# TRY IT
Every record must be transcribed in its entirety, apart from the images, which are to be omitted.

# INFORMATION GIVEN
◇ ◇ ◇
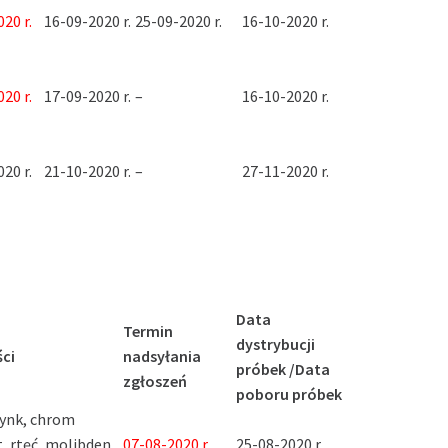
20 r.
16-09-2020 r.
25-09-2020 r.
16-10-2020 r.
20 r.
17-09-2020 r.
–
16-10-2020 r.
20 r.
21-10-2020 r.
–
27-11-2020 r.
Data
Termin
dystrybucji
ci
nadsyłania
próbek /Data
zgłoszeń
poboru próbek
cynk, chrom
t, rtęć, molibden,
07-08-2020 r.
25-08-2020 r.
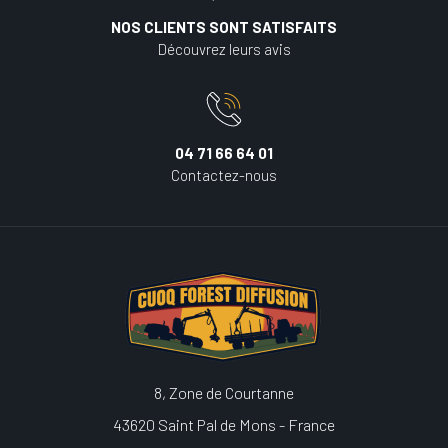
NOS CLIENTS SONT SATISFAITS
Découvrez leurs avis
04 71 66 64 01
Contactez-nous
8, Zone de Courtanne
43620 Saint Pal de Mons - France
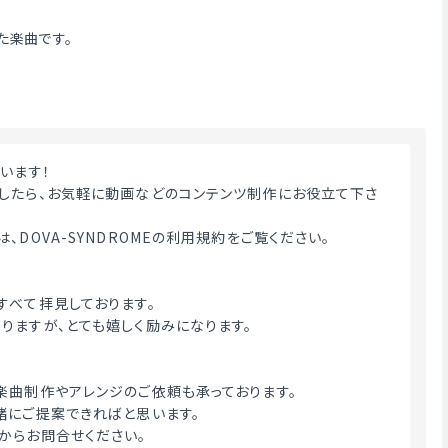
た楽曲です。
います！
したら、お気軽に動画などのコンテンツ制作にお役立て下さ
、DOVA-SYNDROMEの利用規約をご覧ください。
すべて拝見しております。
りますが、とても嬉しく励みになります。
楽曲制作やアレンジのご依頼も承っております。
緒にご提案できればと思います。
からお問合せください。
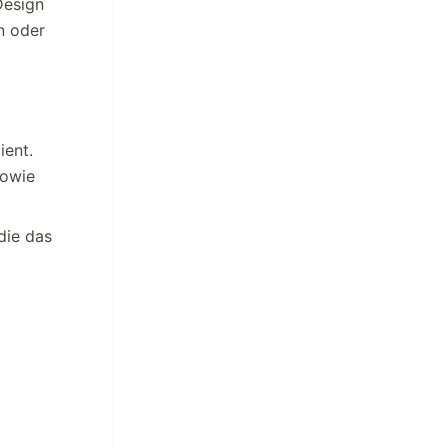
Design
n oder
ient.
sowie
die das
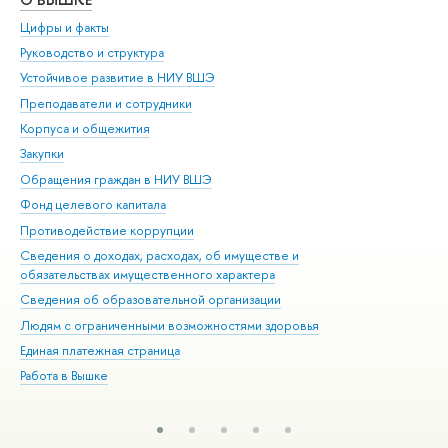
Цифры и факты
Ли
Руководство и структура
Дов
Устойчивое развитие в НИУ ВШЭ
Ол
Преподаватели и сотрудники
При
Корпуса и общежития
Вы
Закупки
При
Обращения граждан в НИУ ВШЭ
Ас
Фонд целевого капитала
До
Противодействие коррупции
Цен
Сведения о доходах, расходах, об имуществе и
Би
обязательствах имущественного характера
Об
Сведения об образовательной организации
Обр
Людям с ограниченными возможностями здоровья
Единая платежная страница
Работа в Вышке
◇ ◇ ◇
# ANSWER TO THIS PROBLEM
20 r.
16-09-2020 r.
25-09-2020 r.
16-10-2020 r.
20 r.
17-09-2020 r.
–
16-10-2020 r.
20 r.
21-10-2020 r.
–
27-11-2020 r.
Data
Termin
dystrybucji
ci
nadsyłania
próbek /Data
zgłoszeń
poboru próbek
cynk, chrom
t, rtęć, molibden,
07-08-2020 r.
25-08-2020 r.
NOS CLIENTS SONT SATISFAITS
Découvrez leurs avis
04 71 66 64 01
Contactez-nous
8, Zone de Courtanne
43620 Saint Pal de Mons - France
た楽曲です。
います！
したら、お気軽に動画などのコンテンツ制作にお役立て下さ
、DOVA-SYNDROMEの利用規約をご覧ください。
すべて拝見しております。
りますが、とても嬉しく励みになります。
楽曲制作やアレンジのご依頼も承っております。
緒にご提案できればと思います。
からお問合せください。
Design
n oder
ient.
sowie
die das
Цифры и факты
Ли
Руководство и структура
Дов
Устойчивое развитие в НИУ ВШЭ
Ол
Преподаватели и сотрудники
При
Корпуса и общежития
Вы
Закупки
При
Обращения граждан в НИУ ВШЭ
Ас
Фонд целевого капитала
До
Противодействие коррупции
Цен
Сведения о доходах, расходах, об имуществе и
Би
обязательствах имущественного характера
Об
Сведения об образовательной организации
Обр
Людям с ограниченными возможностями здоровья
Единая платежная страница
Работа в Вышке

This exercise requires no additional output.